Dégustation de 4 cuvées de la Compagnie des Indes

Quatre rhums, quatre lieux qui expriment, les uns les autres, des envies d’horizon différentes.
Quand par la soie et les croisades s’ouvrirent les routes d’Orient, ce sont les républiques italiennes et la ligue hanséatique qui tissèrent les premiers liens avec le Levant. Ces climats, chacun des grands empires coloniaux en fera sien, établissant, à tour de rôle, dès l’an de grâce 1600, leur Compagnie des Indes à laquelle ils conférèrent, non sans raison, grand monopole. On dissociait alors les Indes orientales atteignables par les routes de l’Est, des Indes occidentales rejointes par celles de l’Ouest… ces routes qui deviendront aussi celles du rhum. Des routes en devenir, mais aussi celles des guerres, qui opposeront le Portugal aux Pays-Bas, l’Empire britannique et le Royaume de France.

De ces eaux lustrales sont nées, malgré tout, des forces et des différences. Celles que l’on retrouve dans les rhums que cette nouvelle Compagnie des Indes nous offre. Fondée par Florent Beuchet, cet embouteilleur indépendant propose une gamme de rhums d’autant plus impressionnante qu’elle n’a que deux années d’existence. En rapprochant ici quatre expressions d’origines bien diverses remontant à fin 2014, la nouvelle série étant à déguster très prochainement, on comprend à quel point elles s’affirment comme étant différentes les unes des autres.

Compagnie des Indes Cuba – Sancti Spiritus 15 YO SC 67 – 45%

Nez : par son côté floral et délicatement fruité, on se prend à comparer ce rhum à un whisky des Lowlands. Cette expression assez légère manque toutefois d’un peu de structure et l’on perçoit comme un arôme de sirop qui fait ressortir le fruit (la poire williams notamment) et les épices (le poivre noir). A cela s’ajoutent la feuille de bananier et un agréable arôme de marjolaine.

Bouche : ici l’on ressent que le vieillissement est majoritairement continental et l’on ne retrouve pas la structure cubaine du rhum. De délicates notes de cannelle et de camomille font leur chemin offrant à ce rhum doux un caractère légèrement sirupeux.

Finale : lointaines notes de tabac.

Compagnie des Indes Belize – Travellers 8 YO – 44%

Nez : assez sirupeux, sur la cassonade, le sirop de noisette et le miel liquide Quelques gouttes de fleur d’oranger viennent se rajouter à l’aération après un deuxième nez plus mentholée.

Bouche : on retrouve aussi ce côté cassonade. Ça peut paraître peu mais là c’est un peu trop, cette sensation sucrée fait ressortir en arrière-plan quelques arômes éthérés d’agrume, d’abricot, de fruits à coque et de coriandre, mais elle enlève un peu du plaisir de dégustation.

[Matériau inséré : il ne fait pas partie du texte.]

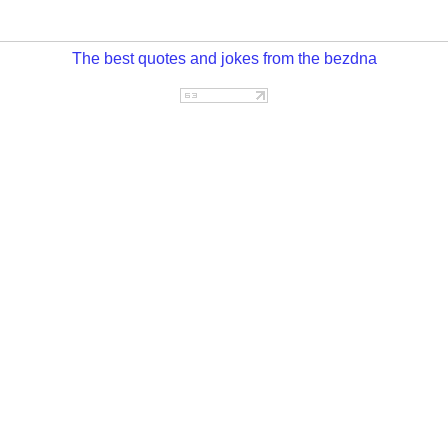
The best quotes and jokes from the bezdna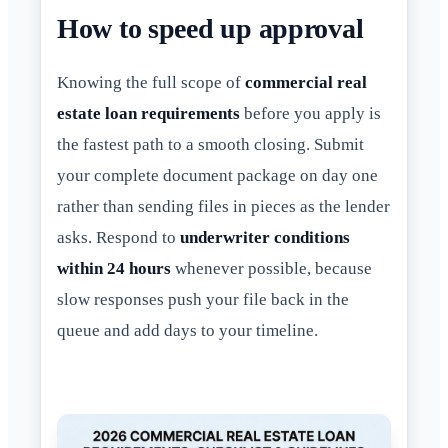
How to speed up approval
Knowing the full scope of
commercial real
estate loan requirements
before you apply is
the fastest path to a smooth closing. Submit
your complete document package on day one
rather than sending files in pieces as the lender
asks. Respond to
underwriter conditions
within 24 hours
whenever possible, because
slow responses push your file back in the
queue and add days to your timeline.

Finale : légèrement mentholée, quelques traces de carvi.

Compagnie des Indes Guadeloupe – Bellevue 16 YO – 43%

Nez : il s’agit clairement d’un rhum de mélasse de cette superbe distillerie guadeloupéenne. Se bousculent ici des notes de safran, de curcuma, de pêche mais également de pomme. On regrette toutefois qu’il soit un peu trop dilué. Un deuxième nez sur le cumin léger, un peu viandé. Quelques olives noires roulent également en arrière-plan. Le caractère mentholé de ce rhum vient à l’aération.

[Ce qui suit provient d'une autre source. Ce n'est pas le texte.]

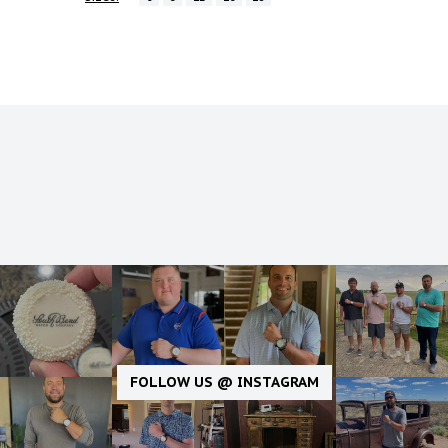
FOLLOW US @ INSTAGRAM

Bouche : poudrée, très agréable, sur le safran, la carotte, la fleur d’oranger et la réglisse fourré.

Finale : sur le curcuma, la mangue, mais aussi des arômes de bois mouillé qui enlève un peu du plaisir. Là encore on regrette le manque d’intensité dû à la dilution peut être un peu trop importante de ce rhum au fort potentiel. Les tannins dilués ajoutent à son caractère poudré. Ils offrent une finale aux accents salins intéressants. Un peu d’astringence apparaît toutefois en toute fin.

Compagnie des Indes Trinidad – Caroni 18 YO (1996) SC 2 – 43%

Nez : sur le jus d’ananas, puis l’ananas bien mûr dans tous ses états, un peu « pétrolisant ». Une deuxième attaque qui n’est pas sans rappeler les jolies notes fumées comme un mezcal. Très joli nez quoiqu’un peu dilué.

Bouche: ananas victoria bien frais, un peu caramélisé, le bois de palissandre, la noisette et la noix de coco. Ici les tannins sont bien fondus.

Finale : légèrement plus phénolique malgré la réduction, quelques notes de feuilles de tabac viennent si ajouter.